Maven — the car-sharing and car rental service — is exiting from eight major cities including Boston, Chicago, and New York City, according to the Wall Street Journal.
The company is expected to wind down service in the designated cities by the end of July to focus on less competitive markets.
Maven wants to “concentrate on markets in which we have the strongest current demand and growth potential,” one company spokeswoman told WSJ.
Maven’s operations in Detroit, Los Angeles, Washington, D.C., and Toronto will continue; however, its transition out of some of the biggest cities in the U.S. highlights some of the accelerated changes happening in transportation-tech.
Last month, New York City council passed a bill to decongest the city’s streets of ride-hailing cars by posing a cap on the number of drivers companies could have on the road.
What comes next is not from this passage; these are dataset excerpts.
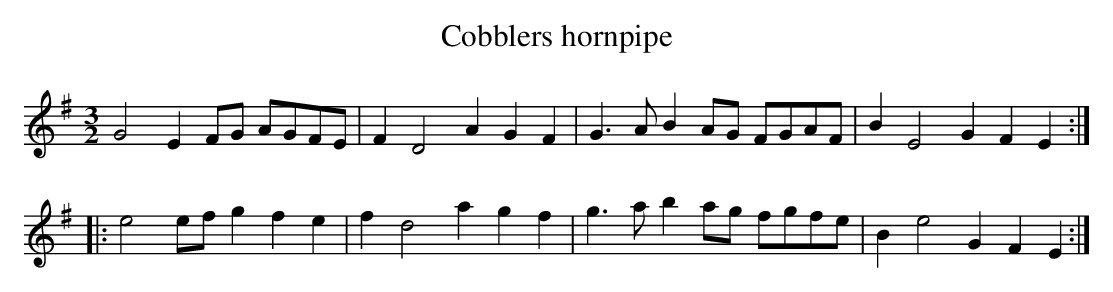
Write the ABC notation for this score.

X:1
T:Cobblers hornpipe
M:3/2
L:1/8
K:Em
G4 E2FG AGFE | F2D4 A2G2F2 |\
G3A B2AG FGAF | B2E4 G2F2E2 :|
|:e4 efg2 f2e2 | f2d4 a2 g2f2 |\
g3a b2ag fgfe | B2e4 G2F2E2 :|
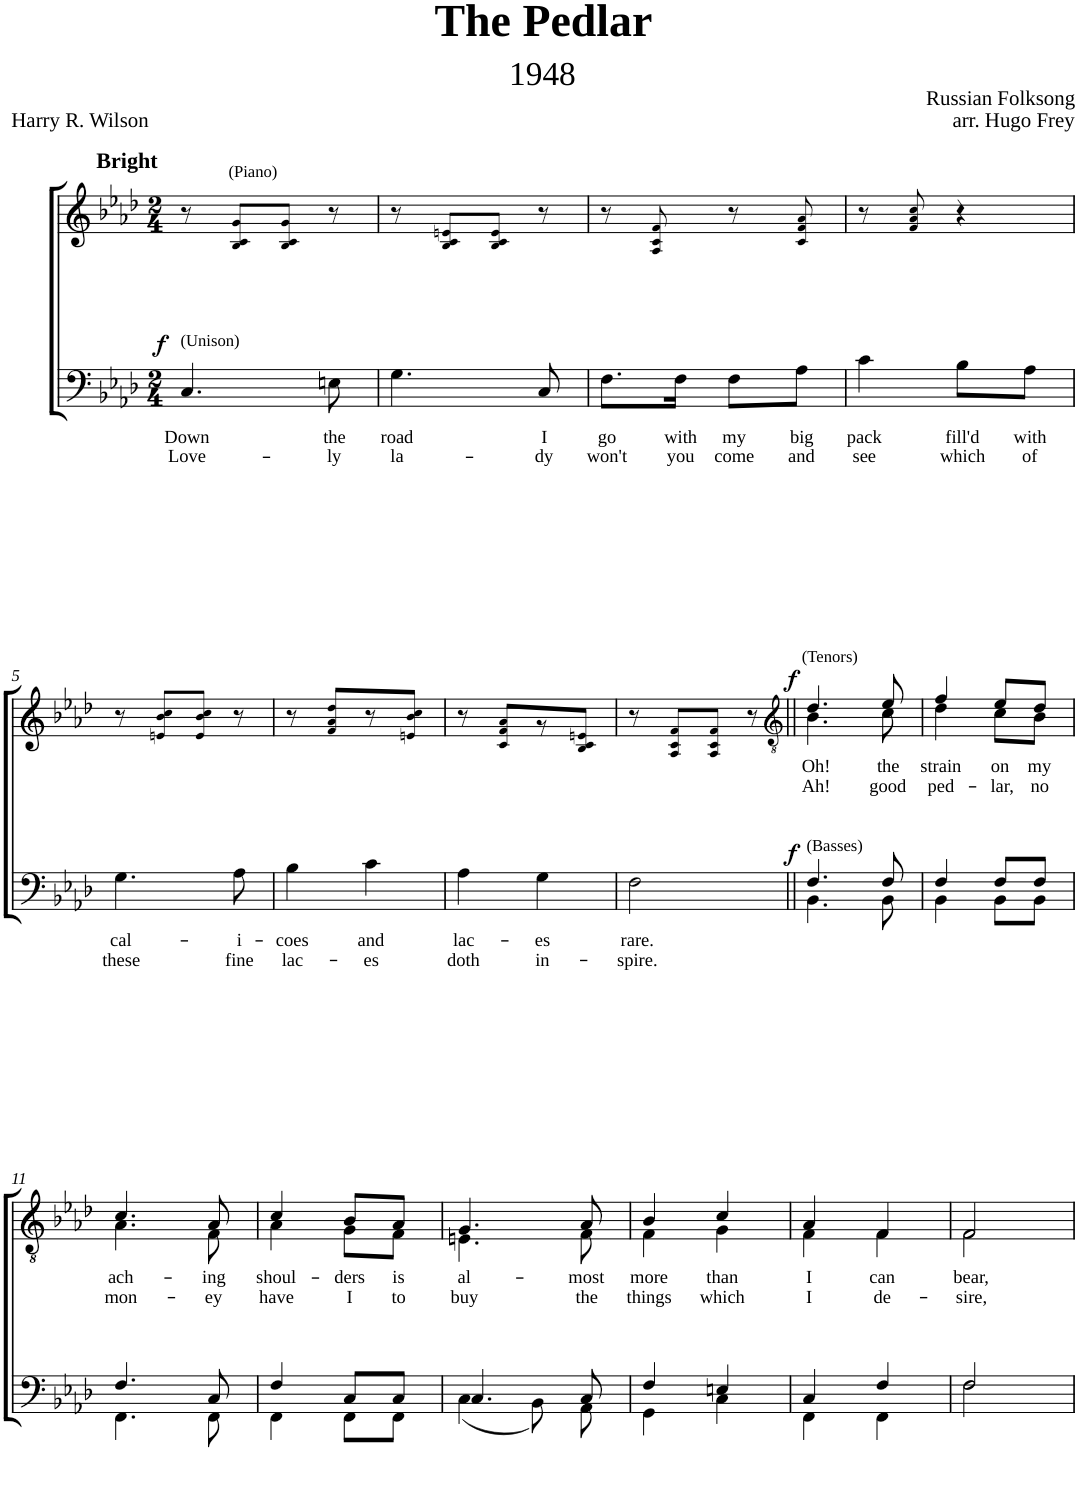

The law also required Uber and Lyft to improve pay for its drivers. Both companies, whose drivers sometimes rent cars from Maven, stopped hiring new drivers after the law passed.
Lyft sued New York City in January, alleging the new rules would create unfair competition between ride-hailing companies and taxis, but the move was blocked by a state judge earlier this month. Uber has also sued the city over its car limit.
Other ride-sharing and car sharing services in the city like Via, Zipcar, and Car2Go are added competition for Maven, so the company is cutting its losses and leaving.